The most-traded September copper contract on the Shanghai Futures Exchange ended down 2.3% at 50,230 yuan a tonne, having dropped to its lowest since July 8 at 49,580 yuan ($7,115.90) a tonne earlier in the session.
Three-month copper on the London Metal Exchange dipped 0.1% to $6,305 a tonne by 0704 GMT, having lost 1.6% last week, the biggest weekly drop since mid-May.
Investors were circumspect after U.S.
President Donald Trump signed two executive orders banning WeChat, owned by Chinese tech giant Tencent, and TikTok in 45 days' time while announcing sanctions on 11 Chinese and Hong Kong officials.
Talks of another U.S. stimulus bill to support the world's biggest economy fell apart on Friday.
However, hopes grew on Sunday that a stand-off would end between U.S. Democrats and tour shangrila the White House on a new support package.
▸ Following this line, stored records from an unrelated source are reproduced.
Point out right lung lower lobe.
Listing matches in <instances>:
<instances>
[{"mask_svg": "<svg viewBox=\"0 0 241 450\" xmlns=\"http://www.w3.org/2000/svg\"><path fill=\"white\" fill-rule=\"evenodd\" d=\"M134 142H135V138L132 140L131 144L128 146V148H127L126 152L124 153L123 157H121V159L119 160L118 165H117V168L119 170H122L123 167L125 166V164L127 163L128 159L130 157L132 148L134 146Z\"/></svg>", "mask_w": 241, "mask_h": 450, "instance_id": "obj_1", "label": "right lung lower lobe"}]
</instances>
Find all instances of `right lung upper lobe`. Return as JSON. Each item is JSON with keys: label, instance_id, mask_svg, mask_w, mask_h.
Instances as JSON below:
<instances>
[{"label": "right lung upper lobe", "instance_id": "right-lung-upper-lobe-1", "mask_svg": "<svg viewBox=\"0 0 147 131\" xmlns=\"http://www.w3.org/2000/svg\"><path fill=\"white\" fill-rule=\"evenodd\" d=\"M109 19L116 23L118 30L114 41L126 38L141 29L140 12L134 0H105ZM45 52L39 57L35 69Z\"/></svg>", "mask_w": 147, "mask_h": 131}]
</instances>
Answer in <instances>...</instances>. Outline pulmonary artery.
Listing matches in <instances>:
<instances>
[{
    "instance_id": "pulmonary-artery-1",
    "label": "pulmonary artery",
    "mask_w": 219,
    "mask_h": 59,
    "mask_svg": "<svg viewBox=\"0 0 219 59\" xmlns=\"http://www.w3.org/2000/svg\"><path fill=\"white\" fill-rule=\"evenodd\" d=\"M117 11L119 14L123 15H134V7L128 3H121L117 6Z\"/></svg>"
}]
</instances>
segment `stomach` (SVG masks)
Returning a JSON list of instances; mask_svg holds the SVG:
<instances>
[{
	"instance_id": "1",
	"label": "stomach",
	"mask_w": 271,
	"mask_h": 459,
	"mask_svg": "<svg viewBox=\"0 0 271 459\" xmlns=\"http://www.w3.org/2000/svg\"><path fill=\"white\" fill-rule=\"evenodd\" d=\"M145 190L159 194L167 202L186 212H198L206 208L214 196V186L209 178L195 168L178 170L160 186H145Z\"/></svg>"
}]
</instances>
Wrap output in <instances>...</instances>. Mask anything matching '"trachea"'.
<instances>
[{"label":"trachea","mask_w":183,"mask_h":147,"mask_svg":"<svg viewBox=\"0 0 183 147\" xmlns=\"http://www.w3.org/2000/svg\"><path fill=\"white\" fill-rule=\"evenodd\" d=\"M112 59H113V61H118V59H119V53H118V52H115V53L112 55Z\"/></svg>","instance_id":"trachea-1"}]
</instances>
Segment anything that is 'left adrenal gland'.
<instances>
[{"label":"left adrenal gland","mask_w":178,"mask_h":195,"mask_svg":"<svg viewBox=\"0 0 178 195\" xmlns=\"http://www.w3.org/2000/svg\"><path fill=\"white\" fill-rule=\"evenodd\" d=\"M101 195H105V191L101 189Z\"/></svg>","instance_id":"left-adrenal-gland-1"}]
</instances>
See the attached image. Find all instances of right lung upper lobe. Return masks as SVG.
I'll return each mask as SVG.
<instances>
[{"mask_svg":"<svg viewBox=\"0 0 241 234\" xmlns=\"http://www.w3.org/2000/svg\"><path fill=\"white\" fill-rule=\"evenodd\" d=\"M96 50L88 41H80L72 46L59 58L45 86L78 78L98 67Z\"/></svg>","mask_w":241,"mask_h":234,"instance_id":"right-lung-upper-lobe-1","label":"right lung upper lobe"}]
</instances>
"Market is just washing out the weak longs, making those people with longs cover their positions in this sell-down ... but in relative value, copper got sold off so much compared with oil and equities," said a Singapore-based metals trader.
"LME copper will try to test the $6,600s. Copper won't hit $7,000 so fast, especially when it's in surplus. It'll need to wait for a U.S. stimulus bill," the trader said.
FUNDAMENTALS
* China's July new bank loans could fall from June but still likely to be higher on-year.
* ShFE launched aluminium and zinc options on Monday and Trafigura and Chalco were among the first participants, the exchange said.
* China's Henan Shenhuo Group switched on the third 150,000-tonne production line of its Yunnan aluminium smelting project.
* Canada will slap retaliatory tariffs on C$3.6 billion ($2.69 billion) worth of U.S.
aluminum products.
* LME aluminium fell 0.3% to $1,766 a tonne, while zinc declined 0.9% to $2,382 a tonne. In Shanghai, nickel dropped 1.7% to 113,180 yuan a tonne and lead decreased 1.6% to 16,195 yuan a tonne.